点火した瞬間はけっこう気持ちが高まりましたが、そこからも一筋縄ではいきません。ファンをオンにした途端に火が消えたり、最初に水が入ってしまってうまく起動しなかったり。何度か再点火を繰り返して、ようやく安定して燃え続けるようになりました。
結果:お湯にはなったが、力不足
湯気が出て、ホースを触ると確かにお風呂よりちょっとぬるいくらい、36〜37度くらいにはなりました。とりあえずお湯にはなった、という意味では実験成功です。ただ雪を溶かすにはこの温度ではさすがに厳しそうです。
原因としては、銅管の加工に失敗しまくった結果、お湯の通り道(ストーブの中を通る銅管の長さ)が当初の予定よりかなり短くなってしまい、温める能力が足りていないこと。さらに銅管に結露がついてポタポタと水滴が落ち、ストーブの温度自体を下げてしまっていたことも影響していそうです。

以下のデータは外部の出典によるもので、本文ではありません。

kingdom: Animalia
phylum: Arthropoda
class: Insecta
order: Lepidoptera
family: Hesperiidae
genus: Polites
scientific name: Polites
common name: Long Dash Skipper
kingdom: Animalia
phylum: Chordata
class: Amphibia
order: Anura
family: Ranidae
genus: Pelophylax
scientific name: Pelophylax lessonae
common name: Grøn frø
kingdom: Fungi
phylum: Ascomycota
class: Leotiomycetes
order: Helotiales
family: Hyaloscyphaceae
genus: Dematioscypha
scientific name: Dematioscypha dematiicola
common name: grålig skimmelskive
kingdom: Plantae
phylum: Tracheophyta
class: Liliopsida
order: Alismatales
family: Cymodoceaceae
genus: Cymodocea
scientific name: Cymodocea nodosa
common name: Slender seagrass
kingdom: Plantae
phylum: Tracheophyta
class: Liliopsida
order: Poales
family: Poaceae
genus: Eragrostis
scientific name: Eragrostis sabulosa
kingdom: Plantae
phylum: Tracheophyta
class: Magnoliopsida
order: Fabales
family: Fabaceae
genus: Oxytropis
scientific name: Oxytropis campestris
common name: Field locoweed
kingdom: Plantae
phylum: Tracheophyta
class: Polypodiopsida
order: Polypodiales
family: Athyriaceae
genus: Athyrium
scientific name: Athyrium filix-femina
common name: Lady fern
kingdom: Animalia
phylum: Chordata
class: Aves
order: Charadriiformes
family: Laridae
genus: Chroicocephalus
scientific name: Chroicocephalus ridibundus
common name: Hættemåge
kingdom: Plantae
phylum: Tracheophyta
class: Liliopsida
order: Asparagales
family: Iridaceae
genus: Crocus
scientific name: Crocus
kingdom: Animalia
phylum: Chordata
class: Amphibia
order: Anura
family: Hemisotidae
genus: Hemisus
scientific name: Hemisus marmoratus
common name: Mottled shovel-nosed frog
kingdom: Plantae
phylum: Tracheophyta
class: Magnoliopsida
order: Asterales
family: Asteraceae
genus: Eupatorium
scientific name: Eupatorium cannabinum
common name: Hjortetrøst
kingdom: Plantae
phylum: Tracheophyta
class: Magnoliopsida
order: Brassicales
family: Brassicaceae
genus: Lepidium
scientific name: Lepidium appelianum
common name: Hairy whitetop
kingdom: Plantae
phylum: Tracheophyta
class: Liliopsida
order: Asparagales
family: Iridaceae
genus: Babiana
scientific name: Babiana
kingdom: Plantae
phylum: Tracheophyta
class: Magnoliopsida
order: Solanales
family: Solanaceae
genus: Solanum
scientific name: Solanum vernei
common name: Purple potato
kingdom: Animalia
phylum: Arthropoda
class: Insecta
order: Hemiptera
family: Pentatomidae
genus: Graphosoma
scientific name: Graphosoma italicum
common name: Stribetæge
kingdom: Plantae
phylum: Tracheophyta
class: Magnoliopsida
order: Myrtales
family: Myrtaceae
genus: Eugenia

色々な要因が重なって、正直どれが一番効いているのかはっきりしないのですが、今回は「循環はするけど雪を溶かすには力不足なポンコツ」が完成した、という結果になりました。次はここを改良して、もう一度挑戦したいと思います。ハウス脇の雪かきから解放される日を夢見て、引き続き試行錯誤していきます。